Quoiqu’il en soit, l’arbitrage en question vient contredire certains éléments ou déclarations. Le rapport de l’Inspection Générale de l’Administration (IGA) avait conclu que la ministre s’était « effacée » de l’appel à projets une fois le processus lancé. Le 27 avril, Marlène Schiappa avait par ailleurs tenu ces propos explicites sur notre antenne : « Je n’ai pas choisi les associations. Il y a eu un comité de sélection, formé de membres du CIPDR et de membres de mon cabinet, qui ont validé la préposition qui a été faite. »

« Vous avouez avoir un rôle et une capacité à décider et à trancher », conclut le rapporteur

Relancée par le président sur ces éléments paradoxaux, la ministre s’est défendue de tout interventionnisme. « Je ne m’immisce pas dans le comité de sélection. On vient requérir un arbitrage ministériel sur un sujet en particulier, et un seul, je ne prends pas part – je le répète – au comité de sélection. À aucun moment je n’y siège et donne de consignes. La meilleure preuve en est : c’est qu’on me remonte pour avis. Si j’avais donné des consignes, chacun aurait mes consignes en tête », a-t-elle rétorqué.
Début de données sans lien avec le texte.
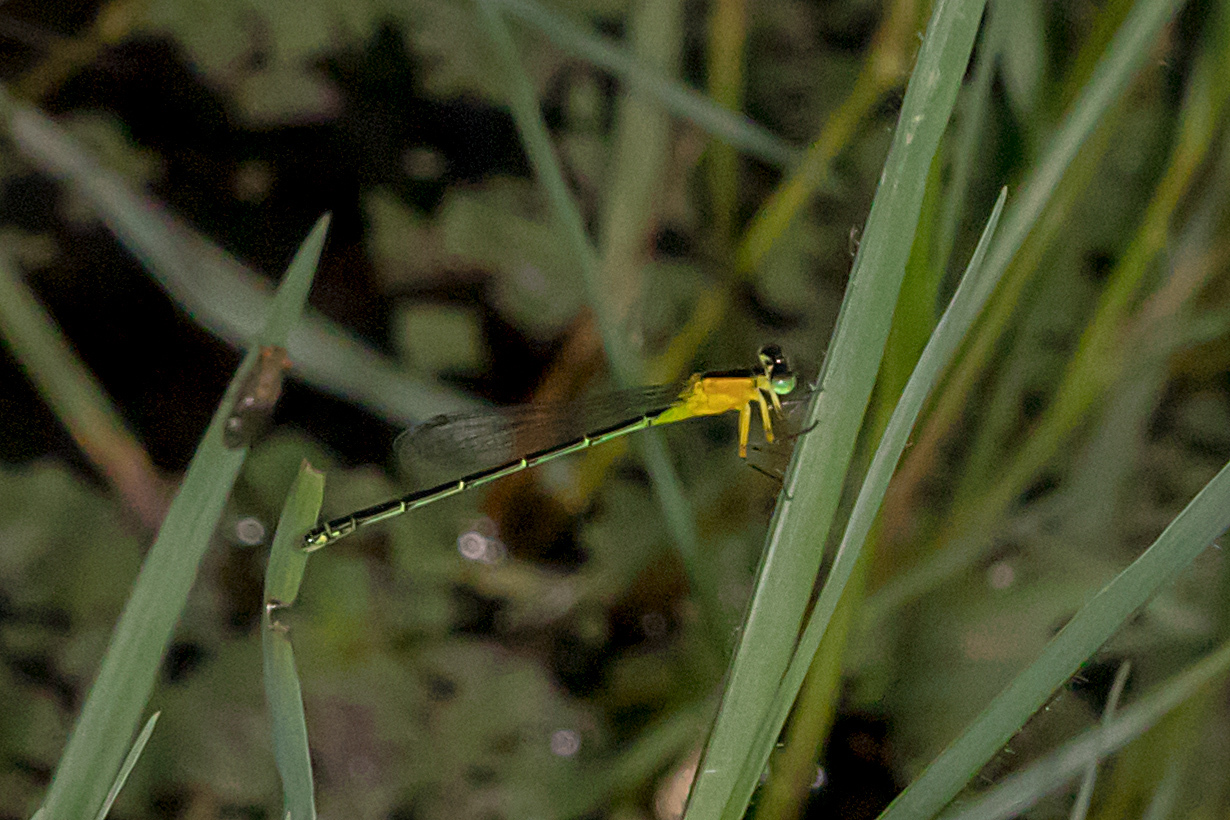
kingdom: Animalia
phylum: Arthropoda
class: Insecta
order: Odonata
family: Coenagrionidae
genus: Ischnura
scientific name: Ischnura pruinescens
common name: Colourful bluetail
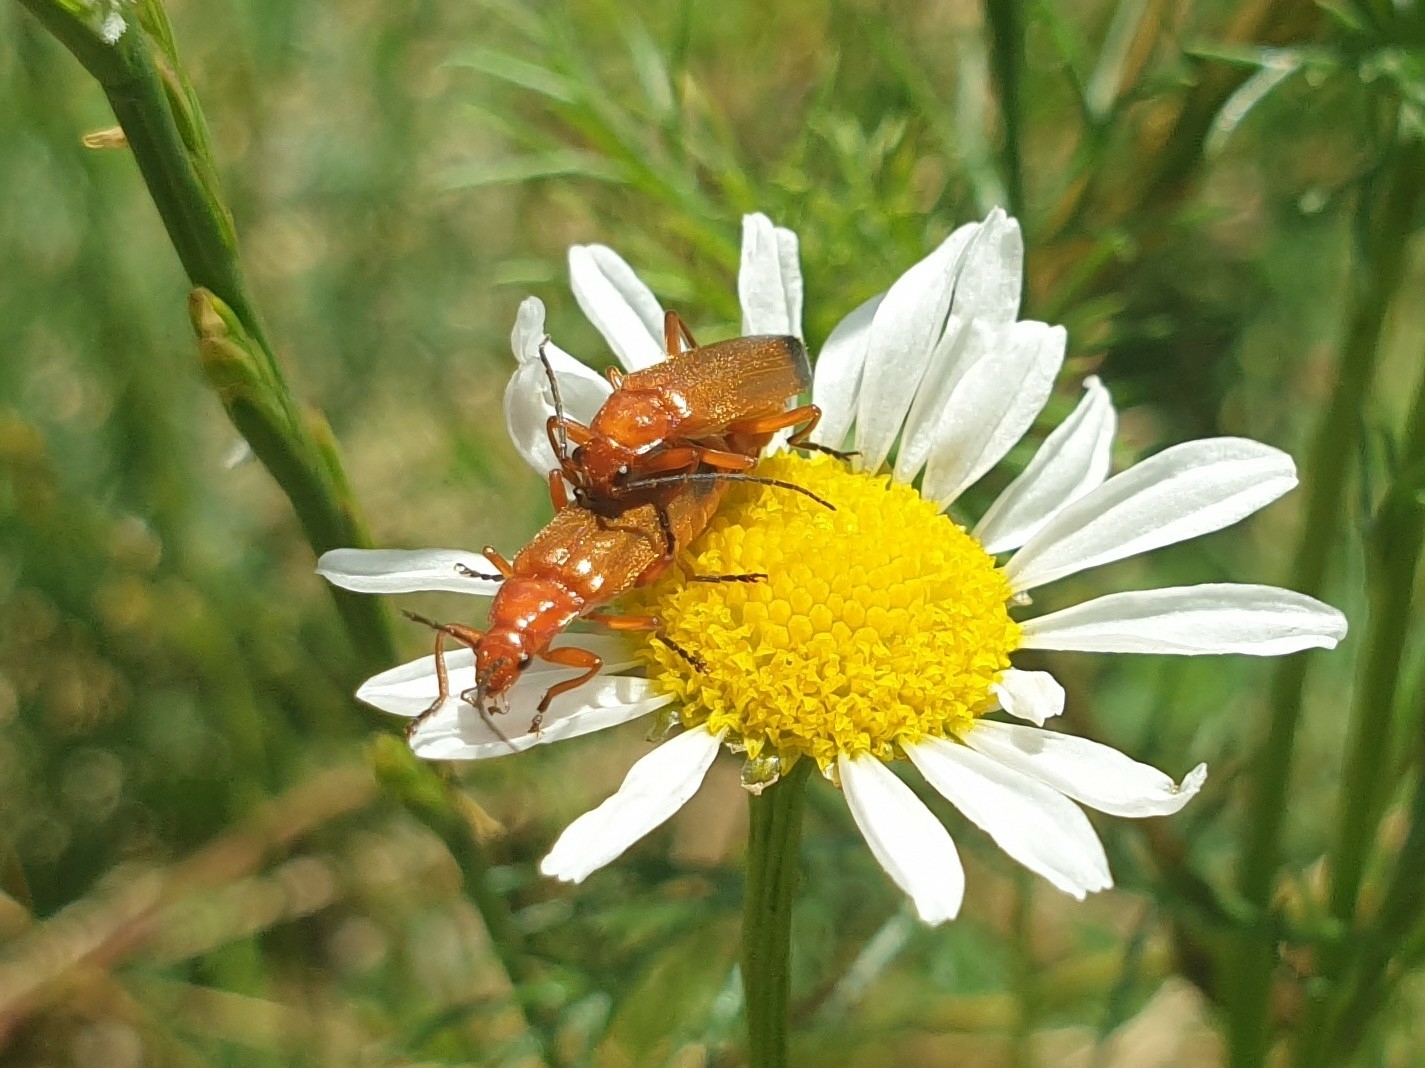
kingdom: Animalia
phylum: Arthropoda
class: Insecta
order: Coleoptera
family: Cantharidae
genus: Rhagonycha
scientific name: Rhagonycha fulva
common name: Common red soldier beetle
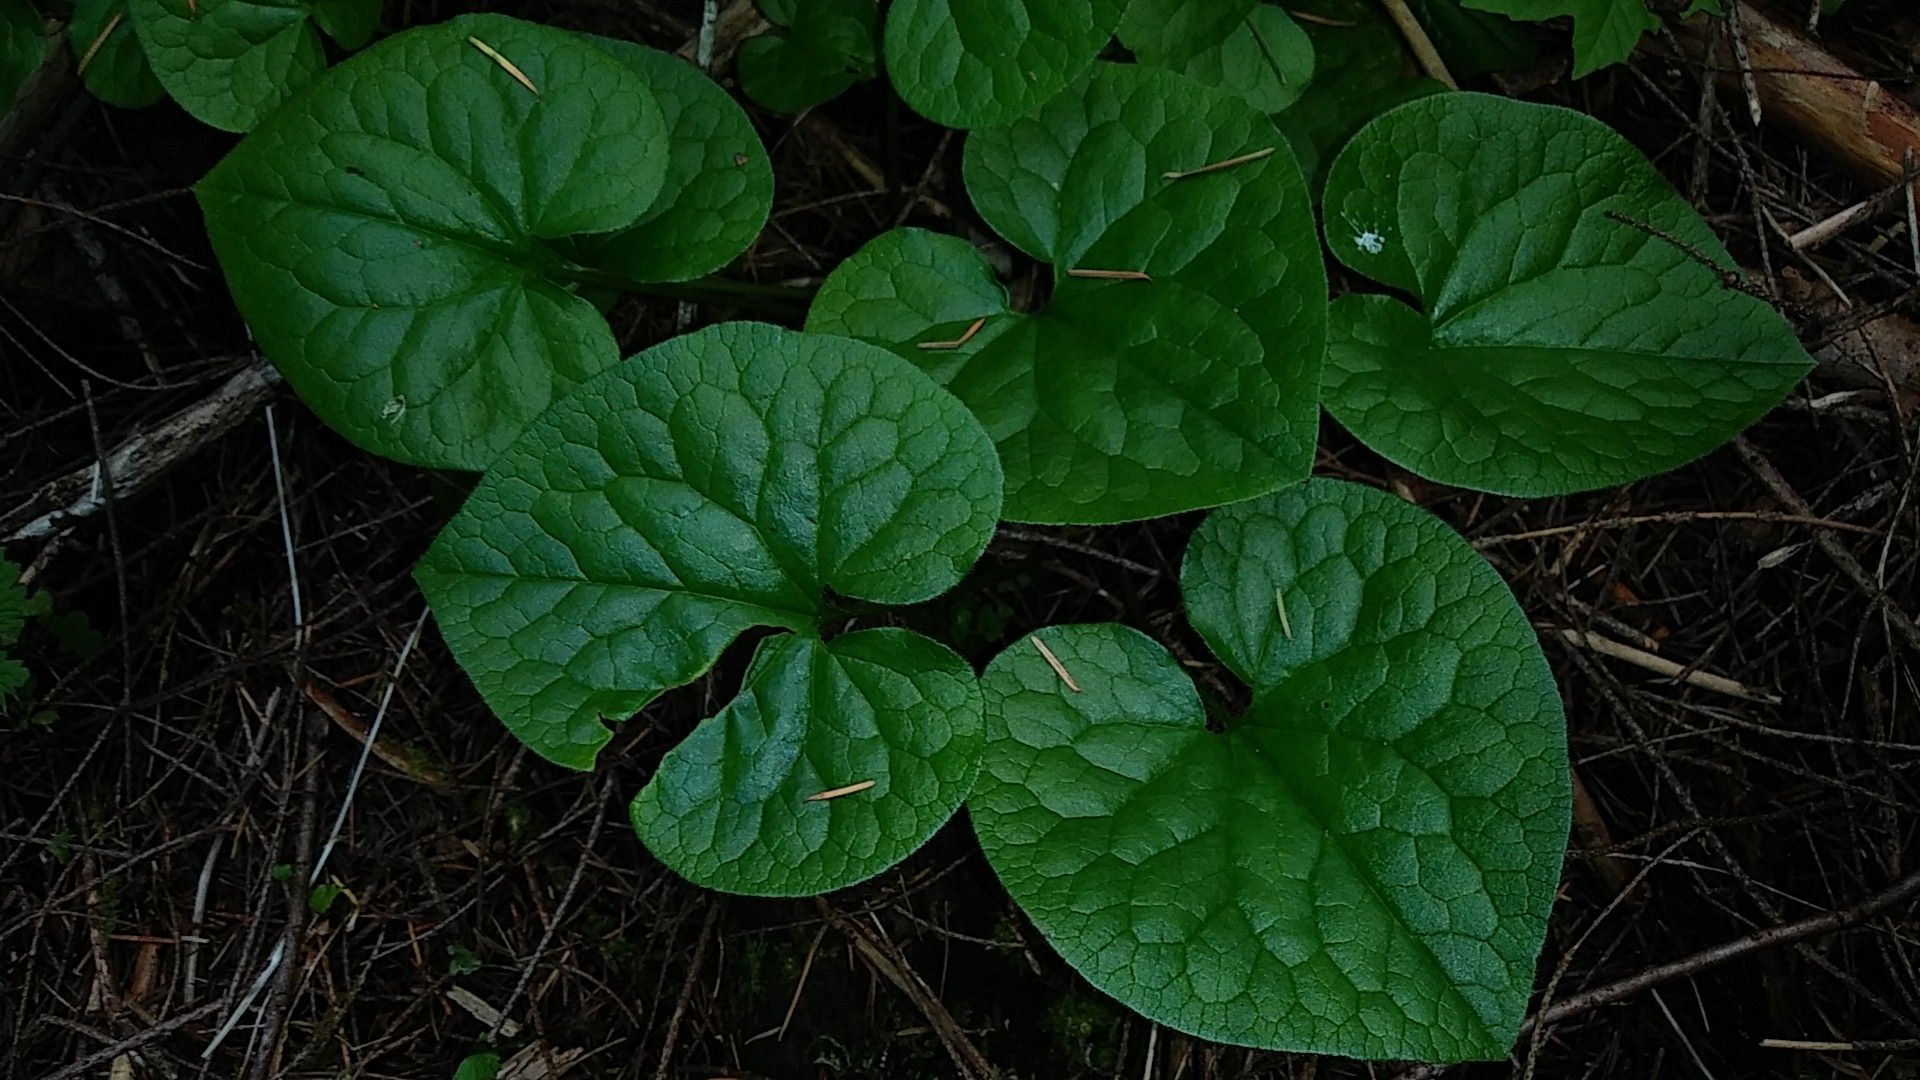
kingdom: Plantae
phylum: Tracheophyta
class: Magnoliopsida
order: Piperales
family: Aristolochiaceae
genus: Asarum
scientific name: Asarum caudatum
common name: Wild ginger
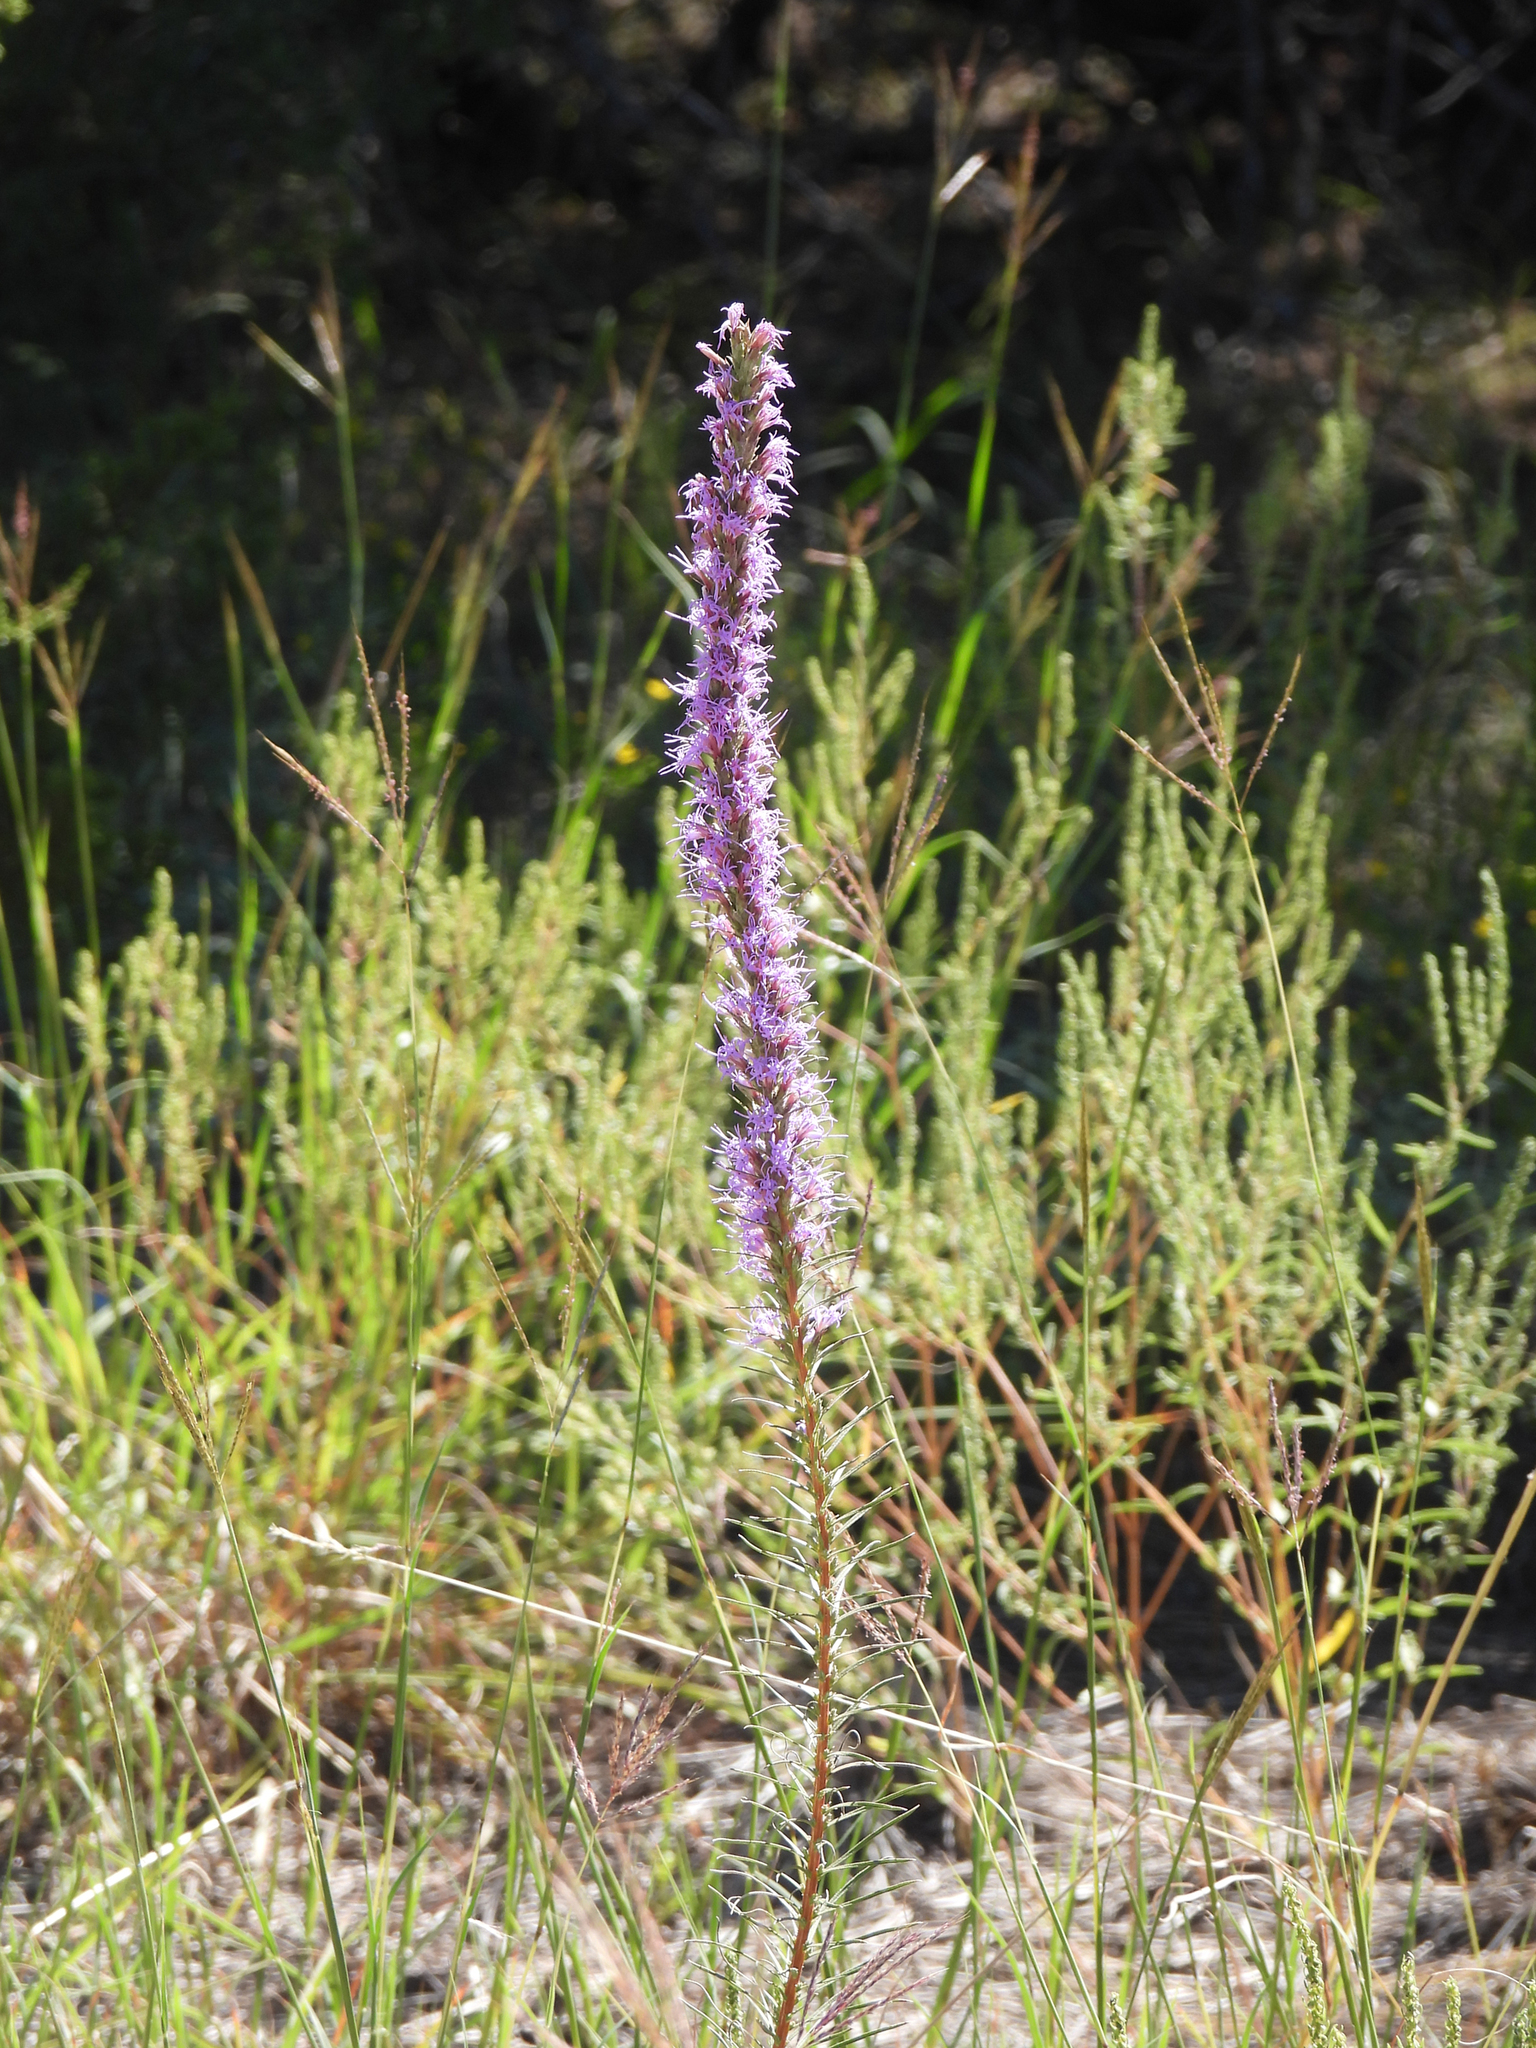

Attaché à la « matérialité des faits », le rapporteur Jean-François Husson (LR) a tenu à donner une autre appréciation de la situation. « Les choses sont finalement plus claires comme ça […] Vous avouez avoir un rôle et une capacité à décider et à trancher, mais c’est mieux de le dire que de tournicoter autour d’une décision, expliquant que vous êtes mais pas tout à fait. »

À l’issue de l’audition, le président de SOS Racisme a indiqué sur son compte Twitter qu’il donnerait « une suite judiciaire » à « cette prestation qui abîme la République ». Agacé contre ce qu’il qualifie de « festival », le militant associatif a dénoncé les « approximations, omissions, mensonges, contradictions » auxquelles s’est livrée, selon lui, la ministre, ainsi que sa « défausse » sur son ancien directeur de cabinet.